**PROBLEM DESCRIPTION**. From the entries below, copy every line where the string "photomicrograph" appears.

**DATA TO EXAMINE**.
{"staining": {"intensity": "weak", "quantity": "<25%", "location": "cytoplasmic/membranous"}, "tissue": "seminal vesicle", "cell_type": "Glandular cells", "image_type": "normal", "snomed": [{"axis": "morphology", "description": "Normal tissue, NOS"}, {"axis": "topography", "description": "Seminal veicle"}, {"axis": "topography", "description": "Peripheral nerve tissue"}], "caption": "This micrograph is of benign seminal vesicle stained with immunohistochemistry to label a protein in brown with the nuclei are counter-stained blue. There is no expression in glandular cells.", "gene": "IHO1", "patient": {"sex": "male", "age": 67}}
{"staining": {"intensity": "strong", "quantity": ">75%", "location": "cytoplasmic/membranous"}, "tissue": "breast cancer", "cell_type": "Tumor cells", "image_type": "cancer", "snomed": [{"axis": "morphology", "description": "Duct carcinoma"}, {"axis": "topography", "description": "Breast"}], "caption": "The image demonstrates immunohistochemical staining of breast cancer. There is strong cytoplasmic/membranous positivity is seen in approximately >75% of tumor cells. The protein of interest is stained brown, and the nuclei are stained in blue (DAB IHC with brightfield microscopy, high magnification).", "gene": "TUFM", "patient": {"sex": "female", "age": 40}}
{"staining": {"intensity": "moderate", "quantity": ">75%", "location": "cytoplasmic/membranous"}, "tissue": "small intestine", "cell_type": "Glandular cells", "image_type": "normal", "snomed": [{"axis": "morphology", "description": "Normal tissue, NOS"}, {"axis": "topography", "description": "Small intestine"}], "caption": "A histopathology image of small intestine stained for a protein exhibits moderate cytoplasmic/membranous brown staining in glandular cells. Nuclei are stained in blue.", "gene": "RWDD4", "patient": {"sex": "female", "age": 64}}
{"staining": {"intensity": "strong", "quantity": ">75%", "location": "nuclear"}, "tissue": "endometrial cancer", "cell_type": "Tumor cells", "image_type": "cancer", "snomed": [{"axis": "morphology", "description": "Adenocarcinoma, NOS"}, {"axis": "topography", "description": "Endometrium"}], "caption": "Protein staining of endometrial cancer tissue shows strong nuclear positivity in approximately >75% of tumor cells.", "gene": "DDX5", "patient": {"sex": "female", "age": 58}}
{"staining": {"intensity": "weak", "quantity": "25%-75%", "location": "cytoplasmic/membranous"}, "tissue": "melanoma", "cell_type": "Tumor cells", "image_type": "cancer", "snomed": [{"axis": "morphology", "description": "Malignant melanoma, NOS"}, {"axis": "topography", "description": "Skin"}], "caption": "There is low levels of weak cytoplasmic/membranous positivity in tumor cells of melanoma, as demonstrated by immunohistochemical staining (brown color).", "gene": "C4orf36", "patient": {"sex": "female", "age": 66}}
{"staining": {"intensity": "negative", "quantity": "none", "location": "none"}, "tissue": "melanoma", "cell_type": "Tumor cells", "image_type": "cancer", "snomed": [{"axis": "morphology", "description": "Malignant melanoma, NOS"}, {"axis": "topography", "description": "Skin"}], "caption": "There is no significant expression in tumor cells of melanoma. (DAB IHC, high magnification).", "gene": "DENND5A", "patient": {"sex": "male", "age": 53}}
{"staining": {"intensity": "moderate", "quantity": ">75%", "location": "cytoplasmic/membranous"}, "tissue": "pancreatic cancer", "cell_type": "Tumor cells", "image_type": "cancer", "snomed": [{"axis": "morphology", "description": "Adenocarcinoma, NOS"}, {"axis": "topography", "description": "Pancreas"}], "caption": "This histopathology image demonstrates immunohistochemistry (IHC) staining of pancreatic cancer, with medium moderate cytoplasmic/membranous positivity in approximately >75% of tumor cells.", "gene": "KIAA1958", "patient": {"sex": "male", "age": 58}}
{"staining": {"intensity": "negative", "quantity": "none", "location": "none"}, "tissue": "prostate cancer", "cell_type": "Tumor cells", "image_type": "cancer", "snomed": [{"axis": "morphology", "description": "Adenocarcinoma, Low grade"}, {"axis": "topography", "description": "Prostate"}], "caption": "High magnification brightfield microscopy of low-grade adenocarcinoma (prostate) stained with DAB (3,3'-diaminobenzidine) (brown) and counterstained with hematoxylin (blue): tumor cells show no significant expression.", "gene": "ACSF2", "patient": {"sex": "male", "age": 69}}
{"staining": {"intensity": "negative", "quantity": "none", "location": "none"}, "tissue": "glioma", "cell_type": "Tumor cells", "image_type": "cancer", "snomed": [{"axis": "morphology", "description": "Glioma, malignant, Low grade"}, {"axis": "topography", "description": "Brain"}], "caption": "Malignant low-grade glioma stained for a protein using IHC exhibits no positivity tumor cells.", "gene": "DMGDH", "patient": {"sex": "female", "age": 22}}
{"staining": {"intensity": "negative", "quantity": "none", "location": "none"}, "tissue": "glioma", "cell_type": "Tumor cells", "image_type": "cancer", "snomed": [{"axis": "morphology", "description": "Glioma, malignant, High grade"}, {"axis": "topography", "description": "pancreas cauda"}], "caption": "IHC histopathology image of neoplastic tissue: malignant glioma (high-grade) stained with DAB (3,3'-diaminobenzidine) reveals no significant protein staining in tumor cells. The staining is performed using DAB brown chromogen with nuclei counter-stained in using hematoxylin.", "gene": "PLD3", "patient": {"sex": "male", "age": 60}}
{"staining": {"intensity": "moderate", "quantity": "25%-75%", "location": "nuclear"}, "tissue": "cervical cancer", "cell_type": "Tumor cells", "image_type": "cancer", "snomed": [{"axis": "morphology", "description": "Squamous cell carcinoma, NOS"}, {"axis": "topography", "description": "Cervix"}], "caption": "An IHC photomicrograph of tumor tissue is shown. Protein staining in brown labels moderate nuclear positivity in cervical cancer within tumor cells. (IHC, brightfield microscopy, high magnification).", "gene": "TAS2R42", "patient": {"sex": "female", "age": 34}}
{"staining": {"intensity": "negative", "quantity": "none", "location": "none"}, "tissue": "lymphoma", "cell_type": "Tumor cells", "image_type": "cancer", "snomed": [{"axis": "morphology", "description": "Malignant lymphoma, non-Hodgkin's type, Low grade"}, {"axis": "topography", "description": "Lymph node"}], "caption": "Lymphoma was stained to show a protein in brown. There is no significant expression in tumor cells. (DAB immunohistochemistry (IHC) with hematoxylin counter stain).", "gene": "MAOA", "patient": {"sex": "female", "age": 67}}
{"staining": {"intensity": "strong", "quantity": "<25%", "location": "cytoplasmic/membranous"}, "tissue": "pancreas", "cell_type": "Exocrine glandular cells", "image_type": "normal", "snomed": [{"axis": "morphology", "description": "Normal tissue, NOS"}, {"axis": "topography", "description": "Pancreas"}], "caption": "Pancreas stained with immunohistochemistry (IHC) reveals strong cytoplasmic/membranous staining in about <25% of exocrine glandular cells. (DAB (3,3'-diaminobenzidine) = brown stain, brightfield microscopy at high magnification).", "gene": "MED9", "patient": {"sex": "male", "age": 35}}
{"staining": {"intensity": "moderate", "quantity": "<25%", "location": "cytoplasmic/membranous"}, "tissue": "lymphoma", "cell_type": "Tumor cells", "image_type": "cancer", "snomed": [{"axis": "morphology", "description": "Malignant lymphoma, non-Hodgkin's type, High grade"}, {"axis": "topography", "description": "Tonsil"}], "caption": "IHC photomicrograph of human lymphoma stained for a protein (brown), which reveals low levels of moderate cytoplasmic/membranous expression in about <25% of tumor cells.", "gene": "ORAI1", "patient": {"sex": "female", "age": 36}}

**WRITTEN RESPONSE**.
{"staining": {"intensity": "moderate", "quantity": "25%-75%", "location": "nuclear"}, "tissue": "cervical cancer", "cell_type": "Tumor cells", "image_type": "cancer", "snomed": [{"axis": "morphology", "description": "Squamous cell carcinoma, NOS"}, {"axis": "topography", "description": "Cervix"}], "caption": "An IHC photomicrograph of tumor tissue is shown. Protein staining in brown labels moderate nuclear positivity in cervical cancer within tumor cells. (IHC, brightfield microscopy, high magnification).", "gene": "TAS2R42", "patient": {"sex": "female", "age": 34}}
{"staining": {"intensity": "moderate", "quantity": "<25%", "location": "cytoplasmic/membranous"}, "tissue": "lymphoma", "cell_type": "Tumor cells", "image_type": "cancer", "snomed": [{"axis": "morphology", "description": "Malignant lymphoma, non-Hodgkin's type, High grade"}, {"axis": "topography", "description": "Tonsil"}], "caption": "IHC photomicrograph of human lymphoma stained for a protein (brown), which reveals low levels of moderate cytoplasmic/membranous expression in about <25% of tumor cells.", "gene": "ORAI1", "patient": {"sex": "female", "age": 36}}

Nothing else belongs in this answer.